Explanation: Answer reason: Fetal heart rate accelerations are a reassuring (Category I) sign, reflecting an intact fetal autonomic nervous system and adequate oxygenation. When accelerations are present without other nonreassuring patterns, the appropriate nursing action is routine care: document the assessment and provide patient education/reassurance. Escalation to the provider is not required for a normal finding in an otherwise reassuring tracing. Maternal repositioning and further interventions are typically reserved for concerning patterns (e.g., recurrent decelerations) rather than accelerations.
Placenta is expelled in?
- First stage
- Second stage
- Third stage
- Fourth stage
Explanation: Answer reason: Placental separation and expulsion occur after the infant is delivered and are accompanied by uterine contraction to reduce postpartum bleeding. The fourth stage refers to the immediate postpartum recovery period with ongoing assessment for hemorrhage and maternal stabilization, not placental delivery. Therefore, the event described belongs to the third stage.

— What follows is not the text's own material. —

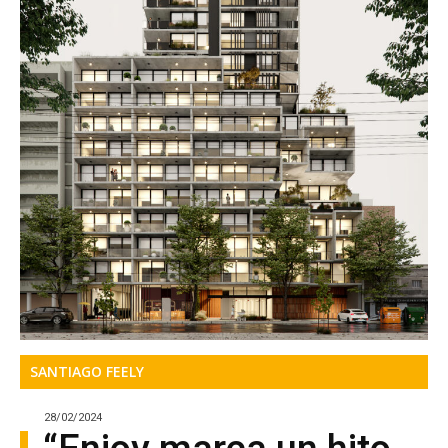
SANTIAGO FEELY
28/02/2024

The nurse is teaching a pregnant client about nutritional needs during pregnancy. Which menu selection will best meet the nutritional needs of the pregnant client?

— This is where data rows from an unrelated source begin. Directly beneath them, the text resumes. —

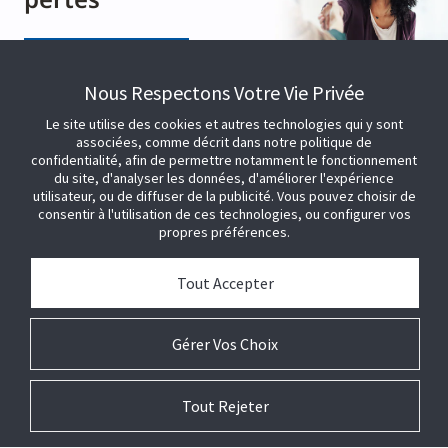
Nous contacter
Nous Respectons Votre Vie Privée
Le site utilise des cookies et autres technologies qui y sont
associées, comme décrit dans notre politique de
confidentialité, afin de permettre notamment le fonctionnement
du site, d'analyser les données, d'améliorer l'expérience
utilisateur, ou de diffuser de la publicité. Vous pouvez choisir de
consentir à l'utilisation de ces technologies, ou configurer vos
propres préférences.
CONNEXION
Tout Accepter
+ 33 (01) 55 12 10 00
Ventes et demandes générales
Gérer Vos Choix
Nous contacter
Tout Rejeter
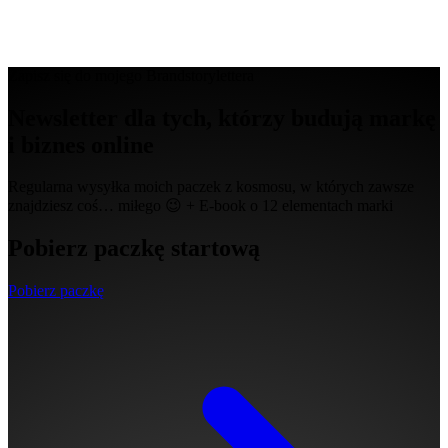
Zapisz się do mojego Brandstorylettera
Newsletter dla tych, którzy budują markę
i biznes online
Regularna wysyłka moich paczek z kosmosu, w których zawsze
znajdziesz coś… miłego 😉 + E-book o 12 elementach marki
Pobierz paczkę startową
Pobierz paczkę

- Hamburger patty, green beans, French fries, and iced tea
- Roast beef sandwich, potato chips, baked beans, and cola
- Baked chicken, fruit cup, potato salad, coleslaw, yogurt, and iced tea
- Fish sandwich, gelatin with fruit, and coffee
Explanation: Answer reason: C. Baked chicken, fruit cup, potato salad, coleslaw, yogurt, and iced tea Pregnancy nutrition prioritizes adequate protein plus key micronutrients (especially calcium/vitamin D, iron, folate) while limiting empty-calorie, high-fat choices. This meal provides a balanced pattern: lean protein (chicken), multiple fruits/vegetables for vitamins/folate/fiber, and a dairy source (yogurt) supporting calcium needs for fetal skeletal development. Compared with the other menus, it minimizes fried foods and sugary caffeinated beverages that add calories without improving nutrient density. It also avoids a pattern dominated by chips/fries/cola or coffee, which tends to displace higher-quality nutrients needed in pregnancy.